Fabio Mattei, pittore scenografo, ha ricostruito una modellazione solida della volta a computer, e
quindi ha trasformato il modello virtuale in modello ligneo reale in scala 1:10. Per far fronte ai
ristretti tempi imposti era necessario anticipare il progetto e la realizzazione della volta quando
ancora in cantiere della volta non vi era nessun segno.
“Bisognava immaginare. Immaginare quel soffitto concavo, trovare il sistema per misurarne le
superfici curve, creare in laboratorio un soffitto virtuale che anticipasse le forme di quello vero”,
aveva scritto Fabio Mattei. In tal modo è stato possibile il controllo esatto dei moduli decorativi del
soffitto, e l’invenzione, o meglio, la messa a punto di una tecnica in grado di riproporre con
precisione il decoro sulla volta reale. Sapere scientifico e sapienza artistica coniugate insieme hanno
reso possibile la ricostruzione fuori opera di tutto il complicato gioco di ornamenti, che in soli sette
mesi sono poi stati ‘montati’ sullo scheletro vuoto della sala teatrale, grazie alla rigida
programmazione dell’impresa e sotto lo stretto controllo della direzione dei lavori.
Per ricostruire è stato necessario riappropriarsi del ‘saper fare’ antico, ricostruire non solo ciò che si
vede ma ri-costruire il come far con attenzione alla tradizione del lavoro antico e sapiente “lavoro di
occhi e mani e memorie” ha scritto Baricco “è un sapere salvato dall’oblio” quello dell’artigiano
che si misura con la rappresentazione di una storia perduta e non più attuale.
La Fenice ricostruita è esempio di un metodo rigoroso attraverso il quale è stata data nuova forma al
Teatro perduto.
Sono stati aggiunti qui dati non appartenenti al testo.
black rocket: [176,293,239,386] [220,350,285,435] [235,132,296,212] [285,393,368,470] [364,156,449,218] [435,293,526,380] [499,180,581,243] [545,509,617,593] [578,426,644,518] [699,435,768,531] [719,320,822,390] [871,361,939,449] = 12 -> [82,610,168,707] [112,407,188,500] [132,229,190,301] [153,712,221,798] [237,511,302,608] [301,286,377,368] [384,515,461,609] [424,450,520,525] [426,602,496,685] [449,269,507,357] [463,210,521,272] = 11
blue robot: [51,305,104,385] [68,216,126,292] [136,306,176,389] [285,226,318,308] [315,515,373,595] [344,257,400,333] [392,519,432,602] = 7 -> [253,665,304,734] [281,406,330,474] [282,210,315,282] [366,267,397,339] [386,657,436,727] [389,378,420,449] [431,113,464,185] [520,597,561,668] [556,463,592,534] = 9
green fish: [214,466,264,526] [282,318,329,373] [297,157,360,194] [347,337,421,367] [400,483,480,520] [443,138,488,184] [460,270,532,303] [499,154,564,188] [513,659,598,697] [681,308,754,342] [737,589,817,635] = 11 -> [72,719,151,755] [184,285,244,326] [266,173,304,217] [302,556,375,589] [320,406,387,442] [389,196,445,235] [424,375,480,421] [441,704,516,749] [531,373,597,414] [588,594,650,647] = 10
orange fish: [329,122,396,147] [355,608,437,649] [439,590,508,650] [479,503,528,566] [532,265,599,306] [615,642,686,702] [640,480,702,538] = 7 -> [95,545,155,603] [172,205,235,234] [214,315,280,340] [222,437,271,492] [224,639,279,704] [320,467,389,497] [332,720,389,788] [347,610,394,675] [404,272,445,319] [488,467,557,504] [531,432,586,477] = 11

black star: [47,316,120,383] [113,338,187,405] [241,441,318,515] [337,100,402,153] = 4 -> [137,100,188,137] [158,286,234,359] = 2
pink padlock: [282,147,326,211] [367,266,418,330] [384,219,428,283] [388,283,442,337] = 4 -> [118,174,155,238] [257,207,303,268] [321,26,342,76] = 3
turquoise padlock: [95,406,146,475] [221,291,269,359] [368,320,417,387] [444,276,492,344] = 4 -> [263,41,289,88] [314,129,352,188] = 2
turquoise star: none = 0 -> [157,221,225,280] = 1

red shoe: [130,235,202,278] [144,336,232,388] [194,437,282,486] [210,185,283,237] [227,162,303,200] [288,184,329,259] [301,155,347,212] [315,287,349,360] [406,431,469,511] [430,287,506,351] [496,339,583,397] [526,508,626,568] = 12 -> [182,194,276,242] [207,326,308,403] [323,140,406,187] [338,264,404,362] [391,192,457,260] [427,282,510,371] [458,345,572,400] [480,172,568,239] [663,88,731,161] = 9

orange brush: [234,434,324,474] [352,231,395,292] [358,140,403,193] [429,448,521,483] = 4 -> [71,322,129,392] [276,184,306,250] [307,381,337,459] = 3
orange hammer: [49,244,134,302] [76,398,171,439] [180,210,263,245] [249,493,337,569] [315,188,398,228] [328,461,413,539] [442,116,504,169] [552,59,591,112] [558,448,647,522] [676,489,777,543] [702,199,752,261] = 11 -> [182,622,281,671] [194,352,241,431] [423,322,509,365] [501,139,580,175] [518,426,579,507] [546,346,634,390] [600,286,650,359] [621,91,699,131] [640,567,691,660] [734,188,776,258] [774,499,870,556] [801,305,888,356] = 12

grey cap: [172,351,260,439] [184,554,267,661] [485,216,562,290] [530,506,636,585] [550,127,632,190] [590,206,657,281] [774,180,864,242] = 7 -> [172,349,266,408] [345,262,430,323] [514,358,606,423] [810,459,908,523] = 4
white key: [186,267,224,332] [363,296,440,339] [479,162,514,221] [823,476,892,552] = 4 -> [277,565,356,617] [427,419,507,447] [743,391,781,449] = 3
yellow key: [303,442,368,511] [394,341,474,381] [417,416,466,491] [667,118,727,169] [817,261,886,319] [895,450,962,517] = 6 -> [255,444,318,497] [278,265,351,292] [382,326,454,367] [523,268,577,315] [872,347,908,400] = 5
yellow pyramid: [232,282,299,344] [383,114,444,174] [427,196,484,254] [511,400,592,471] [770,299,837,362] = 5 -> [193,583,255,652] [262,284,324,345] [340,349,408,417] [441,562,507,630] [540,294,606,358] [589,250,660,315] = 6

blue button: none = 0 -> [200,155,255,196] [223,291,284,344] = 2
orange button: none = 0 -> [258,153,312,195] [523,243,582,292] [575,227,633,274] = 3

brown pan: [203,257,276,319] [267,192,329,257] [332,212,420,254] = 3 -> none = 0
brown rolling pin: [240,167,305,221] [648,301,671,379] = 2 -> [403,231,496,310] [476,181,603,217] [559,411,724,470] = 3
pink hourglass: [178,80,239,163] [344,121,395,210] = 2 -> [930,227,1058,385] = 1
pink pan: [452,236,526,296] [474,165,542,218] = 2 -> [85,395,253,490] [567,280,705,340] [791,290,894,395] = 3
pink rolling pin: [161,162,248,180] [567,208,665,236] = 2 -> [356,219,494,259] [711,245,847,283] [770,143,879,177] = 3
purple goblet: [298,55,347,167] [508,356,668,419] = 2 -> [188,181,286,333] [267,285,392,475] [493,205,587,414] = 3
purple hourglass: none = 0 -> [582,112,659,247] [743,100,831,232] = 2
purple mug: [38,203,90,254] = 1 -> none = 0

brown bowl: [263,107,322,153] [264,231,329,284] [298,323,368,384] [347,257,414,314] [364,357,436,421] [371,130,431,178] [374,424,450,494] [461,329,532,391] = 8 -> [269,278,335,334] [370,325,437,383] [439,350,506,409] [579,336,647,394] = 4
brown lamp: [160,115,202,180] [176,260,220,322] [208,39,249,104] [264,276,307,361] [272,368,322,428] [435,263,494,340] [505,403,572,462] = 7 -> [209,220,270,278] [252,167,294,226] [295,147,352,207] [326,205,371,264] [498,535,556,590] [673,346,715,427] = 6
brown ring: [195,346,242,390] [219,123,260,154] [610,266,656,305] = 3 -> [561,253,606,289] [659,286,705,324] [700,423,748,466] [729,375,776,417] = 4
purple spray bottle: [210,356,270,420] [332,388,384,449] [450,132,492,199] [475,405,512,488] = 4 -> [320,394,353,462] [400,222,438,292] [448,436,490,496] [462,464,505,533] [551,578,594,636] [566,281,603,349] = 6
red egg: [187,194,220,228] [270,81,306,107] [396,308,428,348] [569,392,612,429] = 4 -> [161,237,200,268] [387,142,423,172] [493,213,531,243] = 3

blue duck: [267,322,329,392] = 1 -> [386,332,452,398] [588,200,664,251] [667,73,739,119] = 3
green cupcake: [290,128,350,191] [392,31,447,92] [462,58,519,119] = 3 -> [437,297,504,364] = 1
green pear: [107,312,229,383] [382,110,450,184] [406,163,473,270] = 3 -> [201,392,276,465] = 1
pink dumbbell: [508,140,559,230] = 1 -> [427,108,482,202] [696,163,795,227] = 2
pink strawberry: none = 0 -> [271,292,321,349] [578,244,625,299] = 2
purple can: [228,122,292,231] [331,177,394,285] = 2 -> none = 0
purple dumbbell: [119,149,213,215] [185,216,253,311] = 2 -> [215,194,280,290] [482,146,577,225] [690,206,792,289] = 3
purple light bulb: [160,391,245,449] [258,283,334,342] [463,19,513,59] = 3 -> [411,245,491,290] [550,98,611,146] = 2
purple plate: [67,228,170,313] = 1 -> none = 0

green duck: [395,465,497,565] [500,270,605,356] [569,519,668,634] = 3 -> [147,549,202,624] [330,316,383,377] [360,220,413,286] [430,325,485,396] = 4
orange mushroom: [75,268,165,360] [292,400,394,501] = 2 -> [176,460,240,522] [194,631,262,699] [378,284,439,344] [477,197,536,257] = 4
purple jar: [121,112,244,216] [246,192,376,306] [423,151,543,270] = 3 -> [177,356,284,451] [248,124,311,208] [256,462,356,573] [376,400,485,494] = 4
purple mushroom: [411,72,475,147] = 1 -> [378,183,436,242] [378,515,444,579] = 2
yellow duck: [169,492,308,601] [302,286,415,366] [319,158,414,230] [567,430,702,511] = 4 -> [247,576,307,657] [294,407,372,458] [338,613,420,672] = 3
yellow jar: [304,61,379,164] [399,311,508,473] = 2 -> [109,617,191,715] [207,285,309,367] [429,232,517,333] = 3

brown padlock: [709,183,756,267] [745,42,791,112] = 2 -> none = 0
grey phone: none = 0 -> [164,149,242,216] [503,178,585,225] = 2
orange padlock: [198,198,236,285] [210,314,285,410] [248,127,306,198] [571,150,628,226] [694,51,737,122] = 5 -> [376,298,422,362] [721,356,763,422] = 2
Visitando la sala teatrale bisogna saper leggere tutta quella “splendidezza di
ornamenti e dorature” che tanto stava a cuore a Giovan Battista Meduna e ritrovare il regno
bucolico che riscoperto da Mauro Carosi.
Nella valutazione del risultato bisogna anche cercare di essere privi di ‘pre-giudizi’, e cercare di
capire che cosa era ‘davvero’ il Teatro La Fenice prima dell’incendio.
La ricchezza decorativa che è stata ricostruito, può incontrare il piacere di molti, e l’orrore di altri,
ma La Fenice non era certo mai stata un teatro perfetto.
Subito dopo la costruzione del teatro ad opera del Selva nel 1792 fu composta la rima
belle pietre, bei legnami
scale larghe, palchi infami.
E già dopo il primo incendio e la ricostruzione del 1851-57, su progetto dei fratelli Meduna, sopra
ricordati, Pietro Selvatico descriveva La Fenice come ”un’accozzaglia di sfarzose ornature
barocche sovrapposte alla rigida linea classica”.
Tuttavia, con la sua indiscutibile ricchezza e sovrabbondanza d’ornamento rappresentava e
rappresenta parte di una ‘storia’ viva della città, e come tale è stata ricostruita.
Ciò nondimeno sia la ricostruzione della Sala Teatrale che il restauro/ricostruzione delle Sale
Apollinee, con le metodologie operative applicate per la ricucitura dei frammenti decorativi e le
soluzioni adottate con i necessari compromessi a cui la realtà del cantiere ha via via costretto,
dimostrano come La Fenice con le sue sale restaurate e ri-composte e la sua cavea ricostruita non
sia copia identica, ma solo una “evocazione dell’antica”.